Doing the work that I do and knowing what I know, it's so hard to look at Addie's beauty and innocence and not wonder if that will ever be stolen from her. The statistic is one in three... one in three women will be a victim of some form of power-based personal violence in her lifetime. Addie already has two baby girlfriends... how can I even wrap my brain around that? Before I got pregnant I was sure that God would give me a boy. I would be given the incredible opportunity to raise a good man. I was thrilled to find out we were having a girl, but I also felt this strange sort of sadness. Sad because I knew that no matter how educated she is about violence against women--no matter how many warning signs I tell her to look for or how much pepper spray Daddy buys her, she is still at risk. Just by virtue of being female, she is at risk. 

I am not a pessimist. I cannot lead Addie through her life believing that one day she will be a victim... and I won't do that because deep down I don't believe it. But here's what I will do... I will do everything in my power to raise a strong, confident, intelligent, beautiful and informed woman. I will take her to awareness events and teach her that her voice is powerful. I will encourage her to explore whatever interests her. I will ensure that she knows that she can do and be whatever she wants to be. I will tell her that she is the most gorgeous amazing girl I have ever seen... every day. I will get up every day and go to work, continuing to do my small part to end this violence and make that horrible statistic a thing of the past. For you, Addie--I promise.

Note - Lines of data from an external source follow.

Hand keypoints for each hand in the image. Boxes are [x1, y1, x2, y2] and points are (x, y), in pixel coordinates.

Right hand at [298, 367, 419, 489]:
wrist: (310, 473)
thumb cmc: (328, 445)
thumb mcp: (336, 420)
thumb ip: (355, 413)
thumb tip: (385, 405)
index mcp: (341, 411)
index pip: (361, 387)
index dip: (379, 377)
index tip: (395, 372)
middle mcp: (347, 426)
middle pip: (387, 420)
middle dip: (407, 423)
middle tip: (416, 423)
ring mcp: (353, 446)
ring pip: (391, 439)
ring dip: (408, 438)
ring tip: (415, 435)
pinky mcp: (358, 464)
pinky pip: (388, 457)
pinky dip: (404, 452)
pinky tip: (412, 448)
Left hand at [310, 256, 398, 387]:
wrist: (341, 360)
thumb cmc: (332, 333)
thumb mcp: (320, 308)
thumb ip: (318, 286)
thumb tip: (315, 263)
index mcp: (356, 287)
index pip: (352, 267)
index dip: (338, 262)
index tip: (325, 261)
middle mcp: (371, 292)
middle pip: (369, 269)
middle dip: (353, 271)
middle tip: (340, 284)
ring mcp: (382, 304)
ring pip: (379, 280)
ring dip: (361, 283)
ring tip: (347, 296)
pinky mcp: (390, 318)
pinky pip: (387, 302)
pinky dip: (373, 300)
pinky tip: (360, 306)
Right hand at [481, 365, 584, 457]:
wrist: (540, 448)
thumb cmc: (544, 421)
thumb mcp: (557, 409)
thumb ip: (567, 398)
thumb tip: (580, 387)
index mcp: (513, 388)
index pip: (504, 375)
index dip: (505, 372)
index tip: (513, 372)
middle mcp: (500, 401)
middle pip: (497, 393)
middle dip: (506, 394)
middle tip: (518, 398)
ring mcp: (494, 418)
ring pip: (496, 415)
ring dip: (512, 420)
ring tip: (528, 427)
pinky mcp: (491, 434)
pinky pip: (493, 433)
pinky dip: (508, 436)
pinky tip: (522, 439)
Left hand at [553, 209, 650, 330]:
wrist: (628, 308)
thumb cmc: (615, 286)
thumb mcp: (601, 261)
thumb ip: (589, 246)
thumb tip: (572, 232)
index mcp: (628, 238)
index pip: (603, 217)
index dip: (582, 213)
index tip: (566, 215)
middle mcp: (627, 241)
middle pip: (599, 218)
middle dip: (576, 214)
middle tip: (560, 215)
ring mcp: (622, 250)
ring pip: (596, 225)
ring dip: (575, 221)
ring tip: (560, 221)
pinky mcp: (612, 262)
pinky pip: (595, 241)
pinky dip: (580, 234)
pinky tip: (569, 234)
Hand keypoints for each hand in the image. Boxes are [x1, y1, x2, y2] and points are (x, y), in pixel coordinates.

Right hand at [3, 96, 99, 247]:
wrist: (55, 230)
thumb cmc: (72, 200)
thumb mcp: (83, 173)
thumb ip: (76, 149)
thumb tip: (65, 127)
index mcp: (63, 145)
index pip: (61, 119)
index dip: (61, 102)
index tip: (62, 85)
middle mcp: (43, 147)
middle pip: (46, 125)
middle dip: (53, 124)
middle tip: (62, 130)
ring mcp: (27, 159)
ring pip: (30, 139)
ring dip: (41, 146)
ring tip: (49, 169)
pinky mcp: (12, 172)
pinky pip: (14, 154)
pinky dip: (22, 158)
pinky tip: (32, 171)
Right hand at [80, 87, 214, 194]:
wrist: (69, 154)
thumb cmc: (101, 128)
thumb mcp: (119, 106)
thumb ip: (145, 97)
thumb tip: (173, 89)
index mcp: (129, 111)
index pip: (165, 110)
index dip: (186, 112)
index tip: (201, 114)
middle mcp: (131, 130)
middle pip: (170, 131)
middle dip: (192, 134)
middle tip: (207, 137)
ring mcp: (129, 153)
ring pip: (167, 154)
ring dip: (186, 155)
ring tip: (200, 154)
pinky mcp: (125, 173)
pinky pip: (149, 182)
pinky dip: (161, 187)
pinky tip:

In the midst of that promise, I am confronted with some Addie-inspired, adorable hope. Yesterday we went furniture shopping... again. Poor Addie has seen just about every furniture store in Lexington and she has been a trooper every step of the way. Now I would not recommend bringing along an almost-one-year-old when you are trying to find a couch. Keeping her occupied while we made a decision was interesting and as usual, Addie stole the hearts of everyone in the showroom. She pranced around (with a little help from Daddy) and played with the brochures and was a little ball of precious energy. When we were finally winding down and making a purchase, I held her facing me and she was playing with the Green Dot button I have on my raincoat. (If you have not heard about Green Dot, please take a moment to check it out. It's some life-changing stuff!) I said, "Addie, that's Mommy's Green Dot. What's your Green Dot?" and she replied with, "Dot... Dot." Simple, sweet, one word.... Dot. I shrieked in the store, "Addie said her first word--she said DOT!" She kept playing with my button as though it was nothing unusual for her to respond to one of Mommy's questions with an actual word. Who knew that Green Dot would be the first real conversation Addie and I would share? 
Rock on, baby. And thanks for that onesie, Aunt Patsy. It will always be one of our faves!

Snack time

Puffies, juice and nap hair. Aahhh... Saturday!